[START OF PROVIDED ENTRIES]

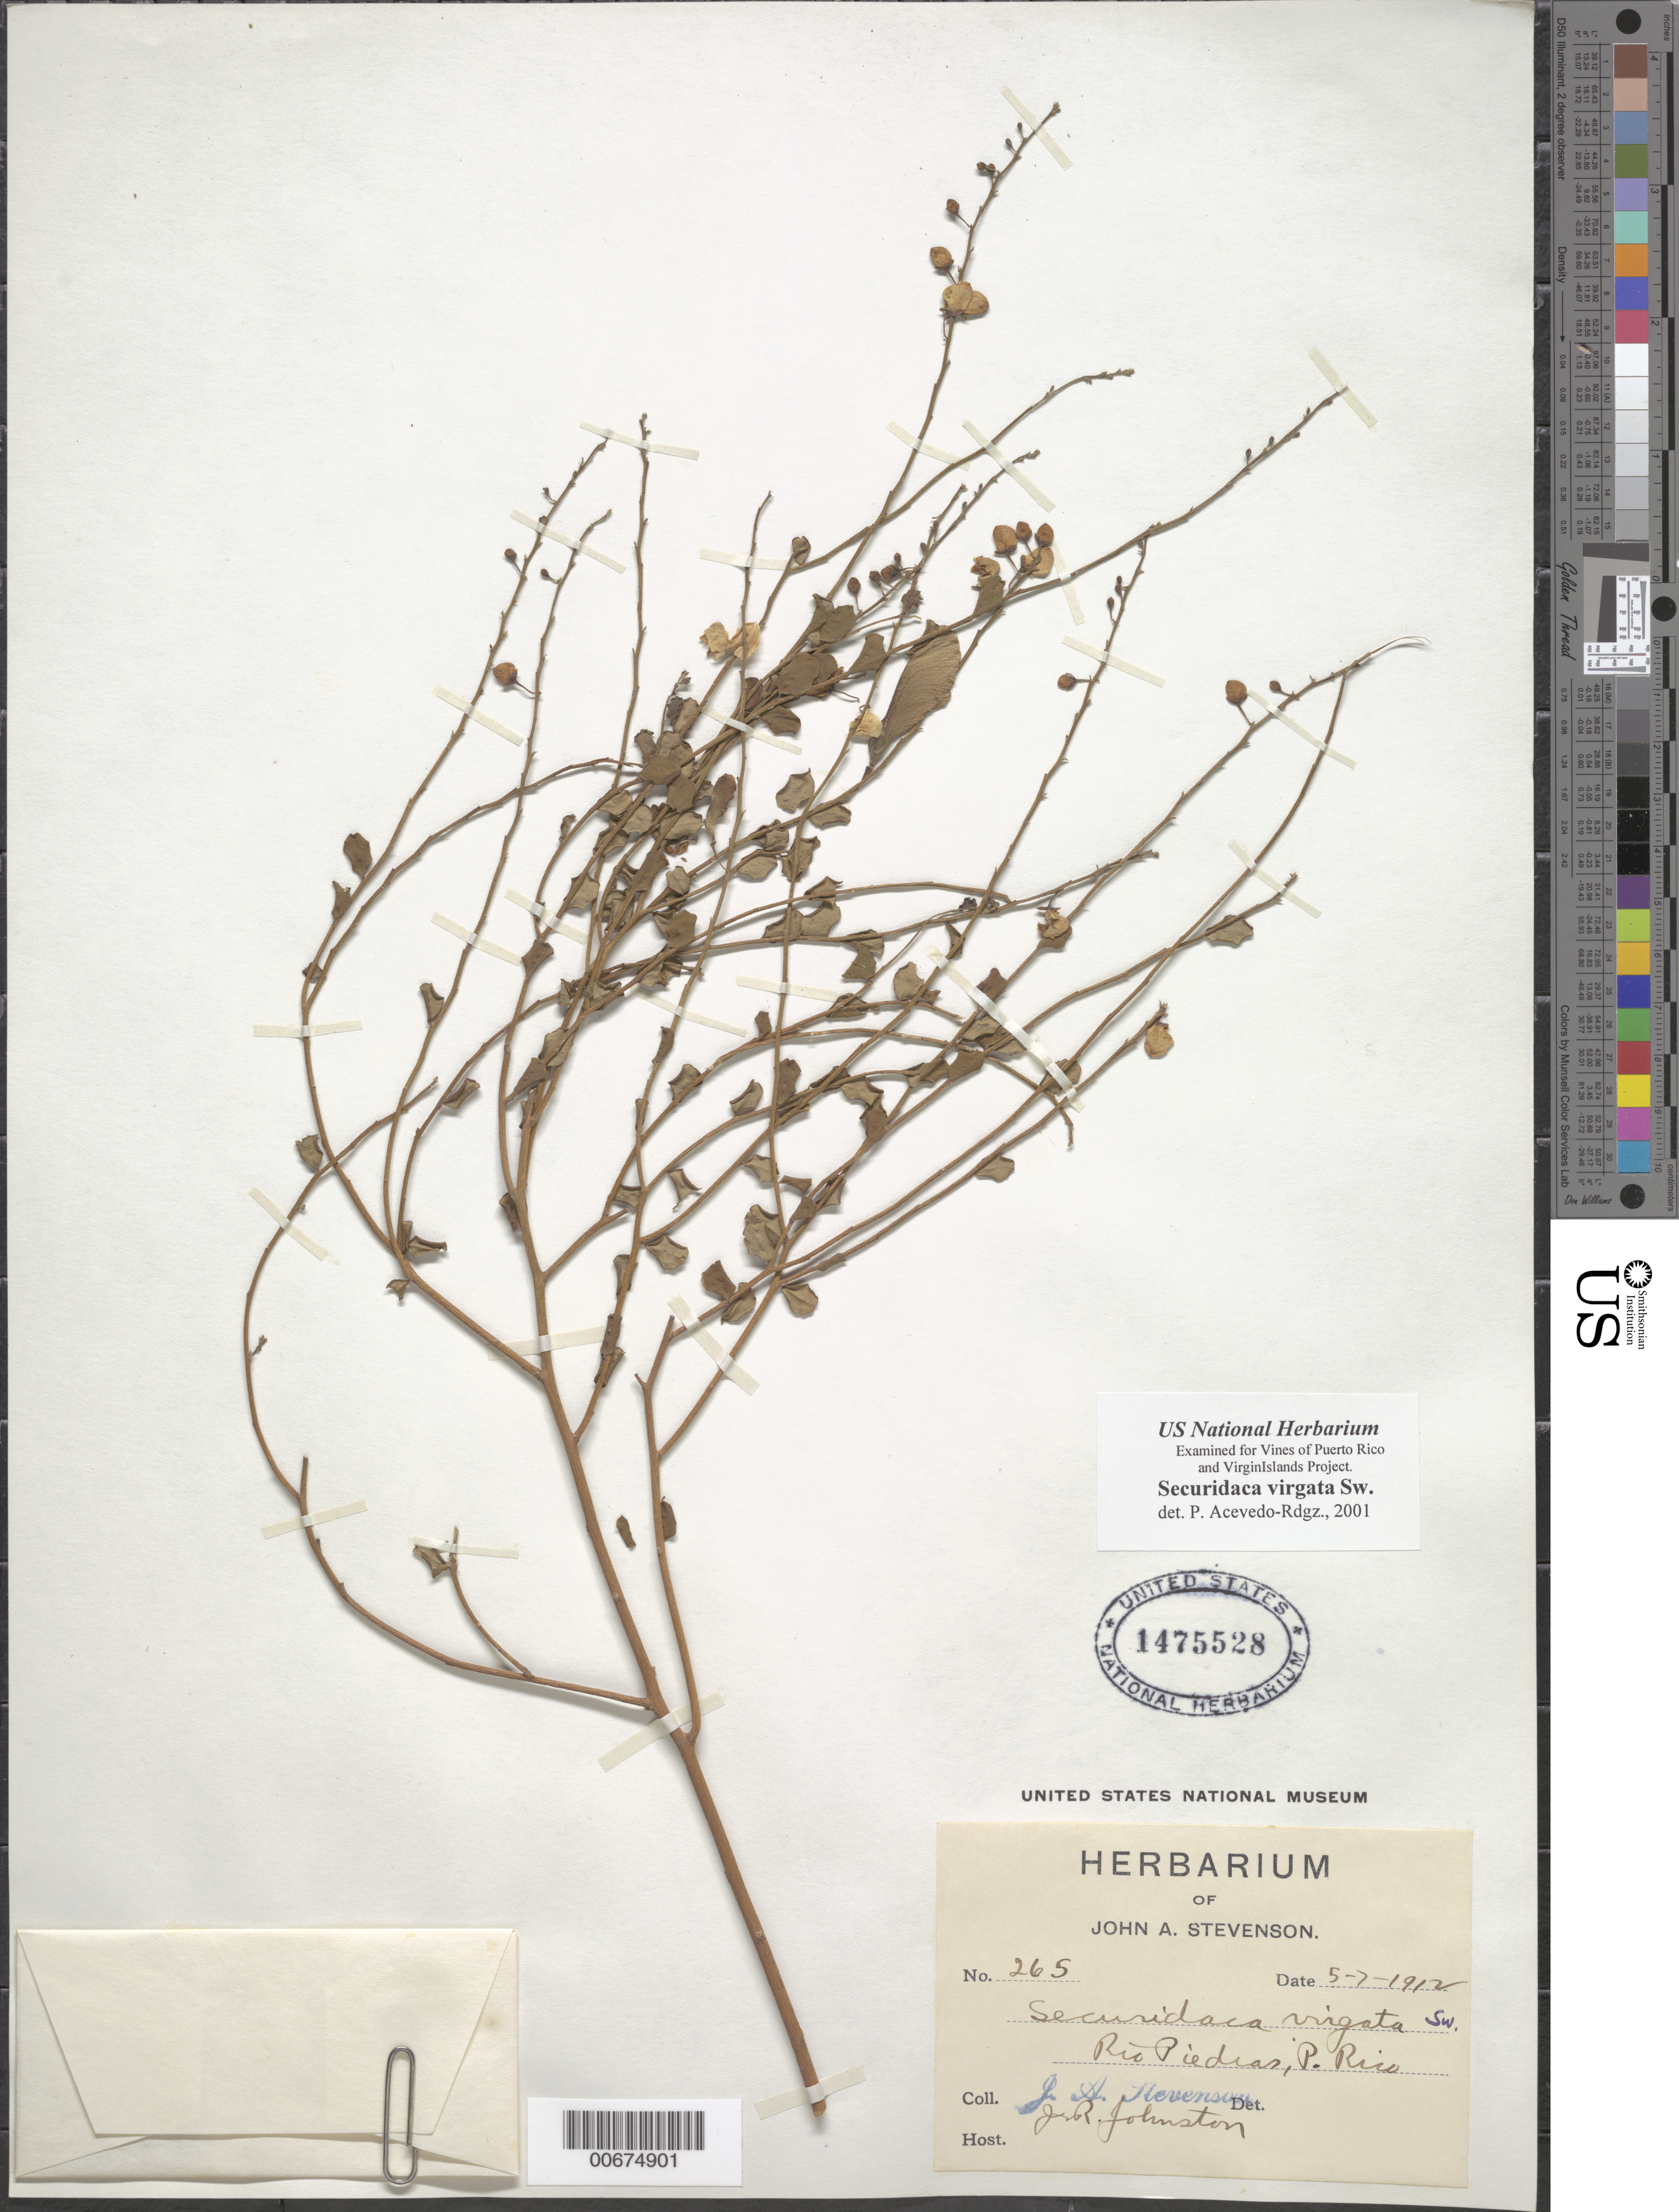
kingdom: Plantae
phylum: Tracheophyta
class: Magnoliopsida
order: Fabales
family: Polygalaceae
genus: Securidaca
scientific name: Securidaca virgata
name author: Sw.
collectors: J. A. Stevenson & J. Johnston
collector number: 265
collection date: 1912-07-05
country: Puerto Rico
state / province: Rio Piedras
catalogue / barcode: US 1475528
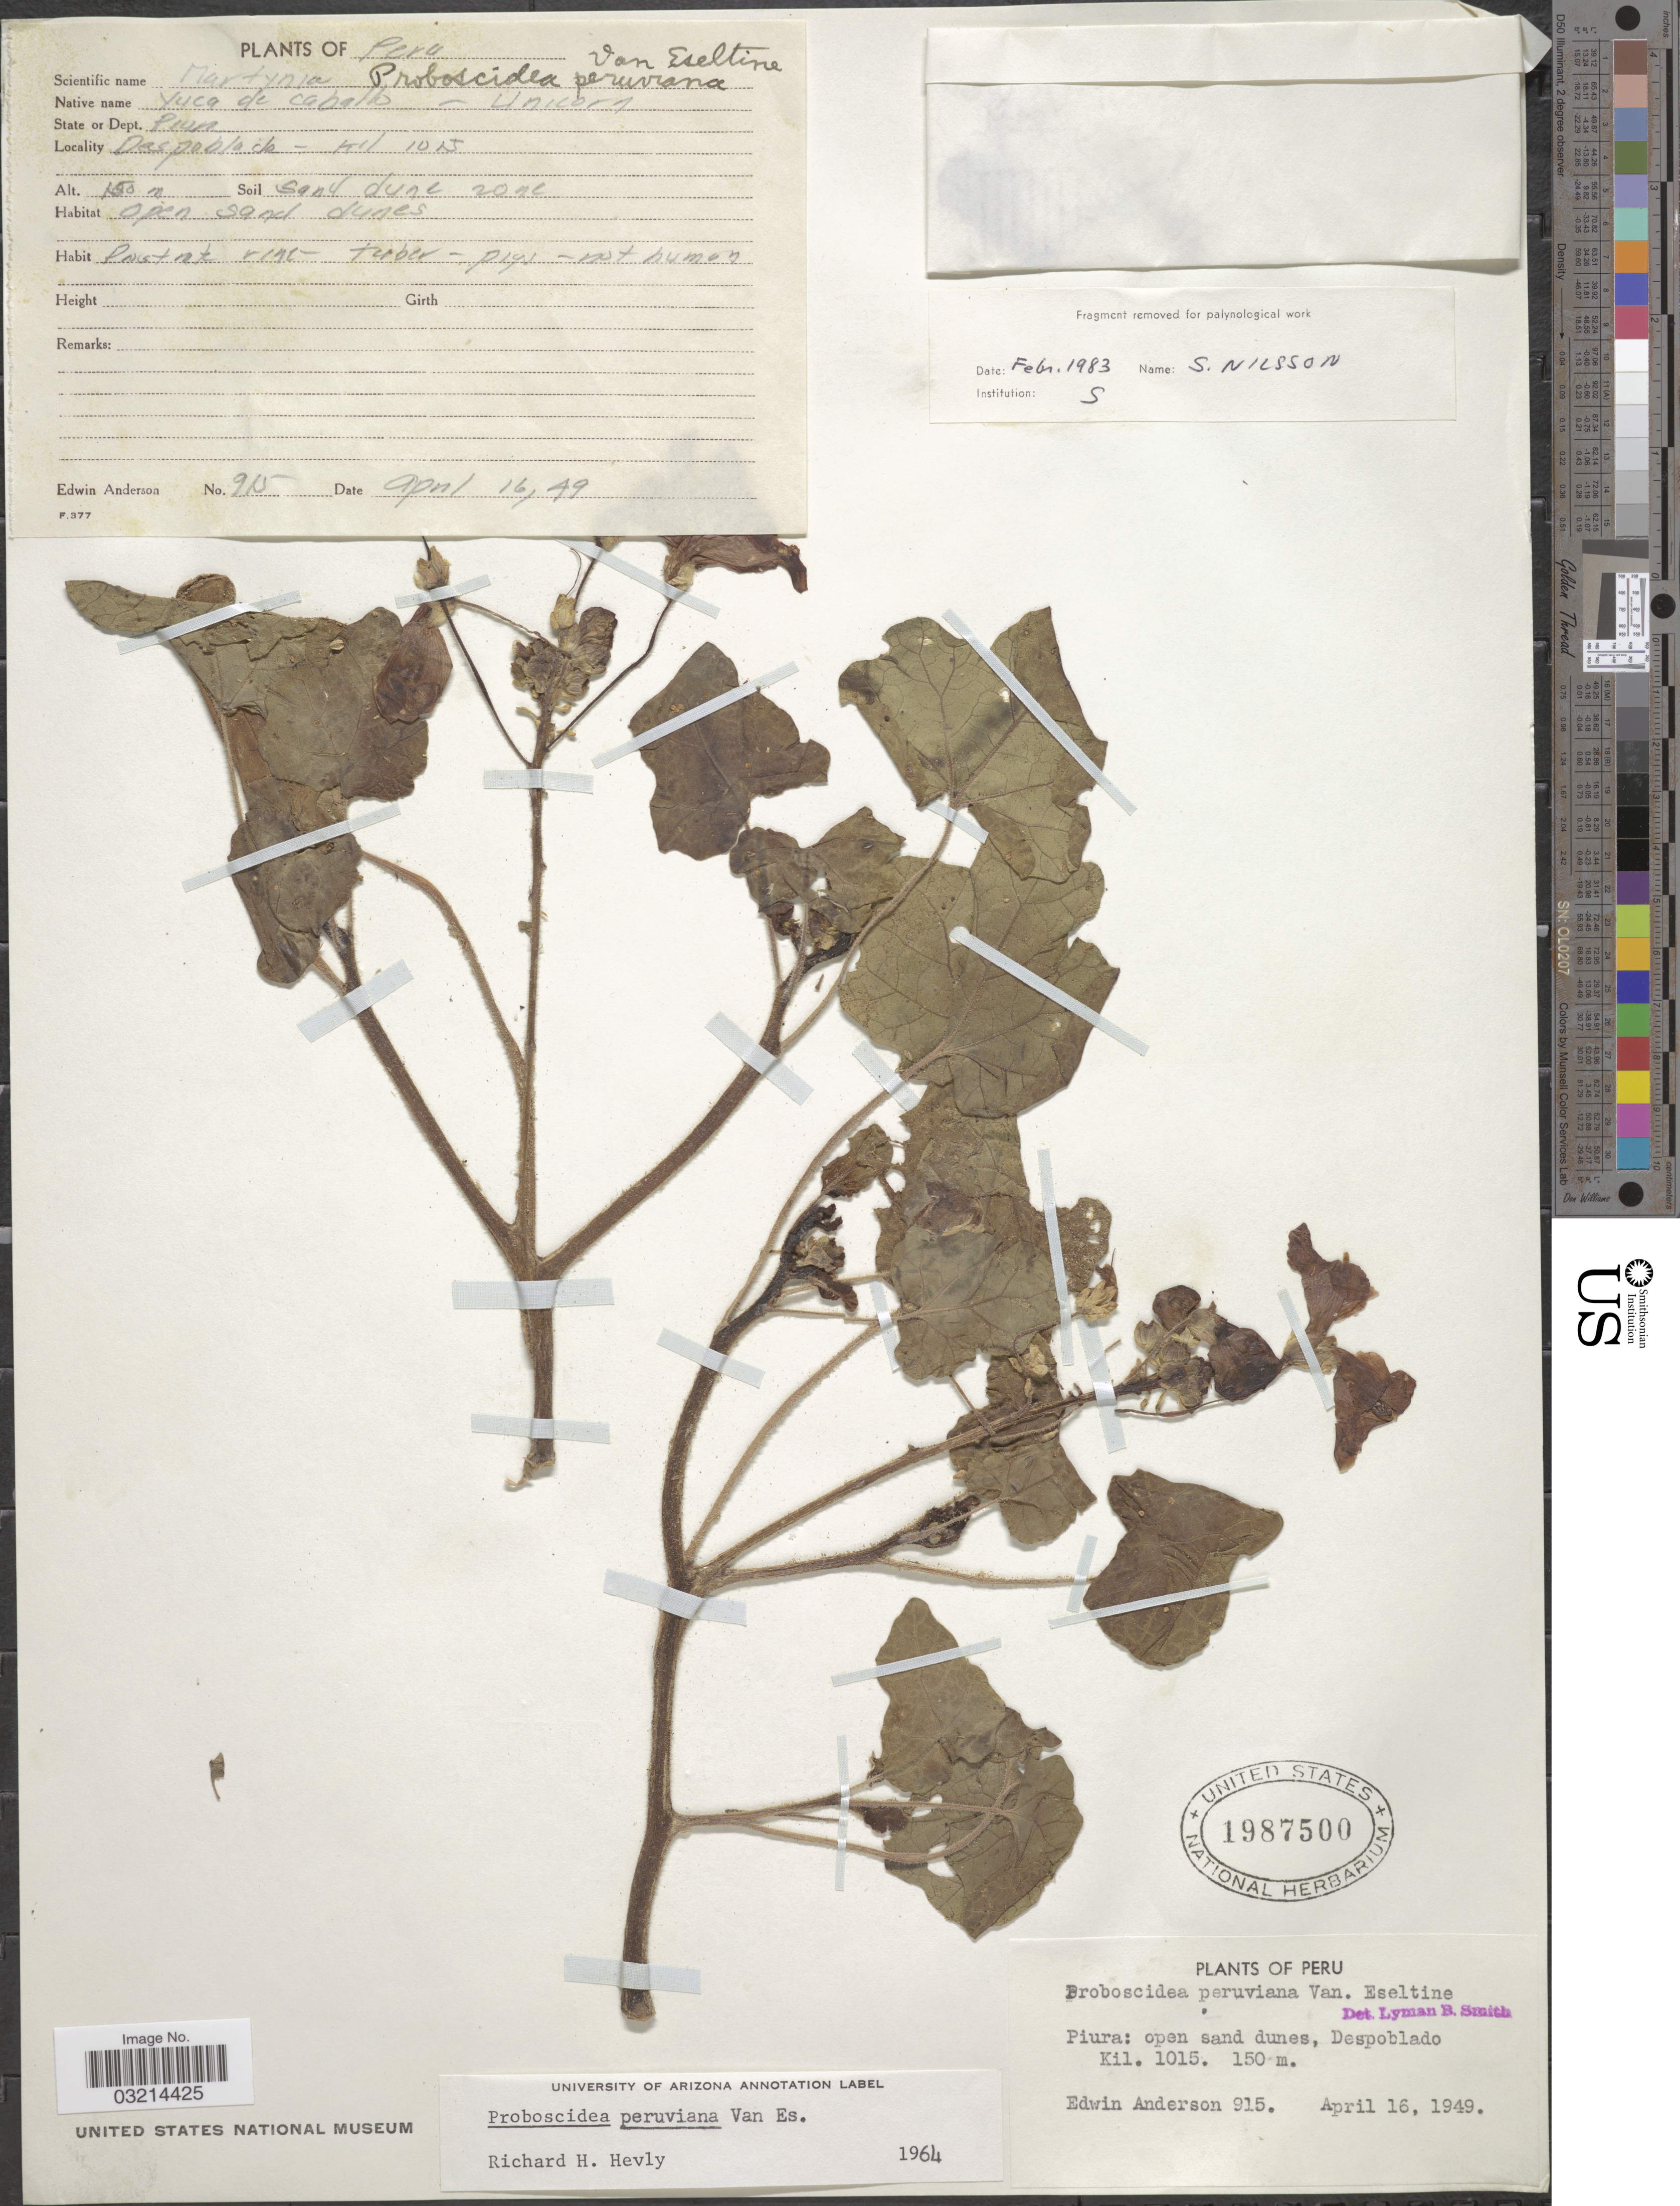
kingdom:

[END OF PROVIDED ENTRIES]

WHAT THE TASK ASKS -
Lay out every line of the material above as a numbered list, skipping any blank lines and leaving the pictures out.

EXERCISE RESULT -
1. kingdom: Plantae
2. phylum: Tracheophyta
3. class: Magnoliopsida
4. order: Fabales
5. family: Polygalaceae
6. genus: Securidaca
7. scientific name: Securidaca virgata
8. name author: Sw.
9. collectors: J. A. Stevenson & J. Johnston
10. collector number: 265
11. collection date: 1912-07-05
12. country: Puerto Rico
13. state / province: Rio Piedras
14. catalogue / barcode: US 1475528
15. kingdom:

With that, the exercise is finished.